→ **Task requirements**
Without changing a single word, set down all of the records.

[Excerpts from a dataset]
◇ ◇ ◇ ◇

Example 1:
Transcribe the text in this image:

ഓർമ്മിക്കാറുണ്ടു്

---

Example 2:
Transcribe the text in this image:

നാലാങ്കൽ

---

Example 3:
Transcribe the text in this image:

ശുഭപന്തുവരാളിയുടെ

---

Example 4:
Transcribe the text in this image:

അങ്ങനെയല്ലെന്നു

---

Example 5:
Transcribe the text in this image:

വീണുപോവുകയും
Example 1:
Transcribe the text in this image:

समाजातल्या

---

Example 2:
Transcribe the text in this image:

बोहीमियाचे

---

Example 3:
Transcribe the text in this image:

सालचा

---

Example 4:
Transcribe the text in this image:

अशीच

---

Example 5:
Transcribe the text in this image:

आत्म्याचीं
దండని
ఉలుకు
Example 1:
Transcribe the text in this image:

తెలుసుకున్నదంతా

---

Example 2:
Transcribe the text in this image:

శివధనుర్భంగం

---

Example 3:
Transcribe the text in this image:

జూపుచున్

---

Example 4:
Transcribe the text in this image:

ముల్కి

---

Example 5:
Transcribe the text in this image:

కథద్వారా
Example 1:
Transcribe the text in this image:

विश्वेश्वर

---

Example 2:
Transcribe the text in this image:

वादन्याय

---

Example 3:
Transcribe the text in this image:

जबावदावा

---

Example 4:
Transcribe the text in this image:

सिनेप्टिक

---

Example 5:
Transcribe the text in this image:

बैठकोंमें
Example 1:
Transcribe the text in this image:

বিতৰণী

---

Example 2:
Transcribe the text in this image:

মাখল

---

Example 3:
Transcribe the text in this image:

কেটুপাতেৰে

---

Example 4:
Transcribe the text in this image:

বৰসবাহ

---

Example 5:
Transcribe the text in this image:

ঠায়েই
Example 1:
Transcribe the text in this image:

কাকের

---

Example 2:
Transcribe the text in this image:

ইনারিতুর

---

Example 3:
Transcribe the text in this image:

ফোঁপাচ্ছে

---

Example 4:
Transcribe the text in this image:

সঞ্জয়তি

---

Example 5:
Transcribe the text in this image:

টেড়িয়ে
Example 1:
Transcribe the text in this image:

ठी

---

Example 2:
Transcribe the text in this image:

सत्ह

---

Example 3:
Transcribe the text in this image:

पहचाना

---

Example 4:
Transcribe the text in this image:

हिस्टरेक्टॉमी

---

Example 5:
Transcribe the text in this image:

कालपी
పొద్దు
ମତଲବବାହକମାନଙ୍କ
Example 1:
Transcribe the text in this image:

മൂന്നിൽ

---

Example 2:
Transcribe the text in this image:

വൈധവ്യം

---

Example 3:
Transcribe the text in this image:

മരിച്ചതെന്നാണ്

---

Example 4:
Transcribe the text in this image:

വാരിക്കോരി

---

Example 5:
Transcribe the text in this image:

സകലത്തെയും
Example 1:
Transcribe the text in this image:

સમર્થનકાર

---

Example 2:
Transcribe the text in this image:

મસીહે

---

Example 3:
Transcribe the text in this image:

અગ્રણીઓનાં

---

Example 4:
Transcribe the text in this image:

◇ ◇ ◇ ◇

→ **Response box**
Example 1:
Transcribe the text in this image:

ഓർമ്മിക്കാറുണ്ടു്

---

Example 2:
Transcribe the text in this image:

നാലാങ്കൽ

---

Example 3:
Transcribe the text in this image:

ശുഭപന്തുവരാളിയുടെ

---

Example 4:
Transcribe the text in this image:

അങ്ങനെയല്ലെന്നു

---

Example 5:
Transcribe the text in this image:

വീണുപോവുകയും
Example 1:
Transcribe the text in this image:

समाजातल्या

---

Example 2:
Transcribe the text in this image:

बोहीमियाचे

---

Example 3:
Transcribe the text in this image:

सालचा

---

Example 4:
Transcribe the text in this image:

अशीच

---

Example 5:
Transcribe the text in this image:

आत्म्याचीं
దండని
ఉలుకు
Example 1:
Transcribe the text in this image:

తెలుసుకున్నదంతా

---

Example 2:
Transcribe the text in this image:

శివధనుర్భంగం

---

Example 3:
Transcribe the text in this image:

జూపుచున్

---

Example 4:
Transcribe the text in this image:

ముల్కి

---

Example 5:
Transcribe the text in this image:

కథద్వారా
Example 1:
Transcribe the text in this image:

विश्वेश्वर

---

Example 2:
Transcribe the text in this image:

वादन्याय

---

Example 3:
Transcribe the text in this image:

जबावदावा

---

Example 4:
Transcribe the text in this image:

सिनेप्टिक

---

Example 5:
Transcribe the text in this image:

बैठकोंमें
Example 1:
Transcribe the text in this image:

বিতৰণী

---

Example 2:
Transcribe the text in this image:

মাখল

---

Example 3:
Transcribe the text in this image:

কেটুপাতেৰে

---

Example 4:
Transcribe the text in this image:

বৰসবাহ

---

Example 5:
Transcribe the text in this image:

ঠায়েই
Example 1:
Transcribe the text in this image:

কাকের

---

Example 2:
Transcribe the text in this image:

ইনারিতুর

---

Example 3:
Transcribe the text in this image:

ফোঁপাচ্ছে

---

Example 4:
Transcribe the text in this image:

সঞ্জয়তি

---

Example 5:
Transcribe the text in this image:

টেড়িয়ে
Example 1:
Transcribe the text in this image:

ठी

---

Example 2:
Transcribe the text in this image:

सत्ह

---

Example 3:
Transcribe the text in this image:

पहचाना

---

Example 4:
Transcribe the text in this image:

हिस्टरेक्टॉमी

---

Example 5:
Transcribe the text in this image:

कालपी
పొద్దు
ମତଲବବାହକମାନଙ୍କ
Example 1:
Transcribe the text in this image:

മൂന്നിൽ

---

Example 2:
Transcribe the text in this image:

വൈധവ്യം

---

Example 3:
Transcribe the text in this image:

മരിച്ചതെന്നാണ്

---

Example 4:
Transcribe the text in this image:

വാരിക്കോരി

---

Example 5:
Transcribe the text in this image:

സകലത്തെയും
Example 1:
Transcribe the text in this image:

સમર્થનકાર

---

Example 2:
Transcribe the text in this image:

મસીહે

---

Example 3:
Transcribe the text in this image:

અગ્રણીઓનાં

---

Example 4:
Transcribe the text in this image:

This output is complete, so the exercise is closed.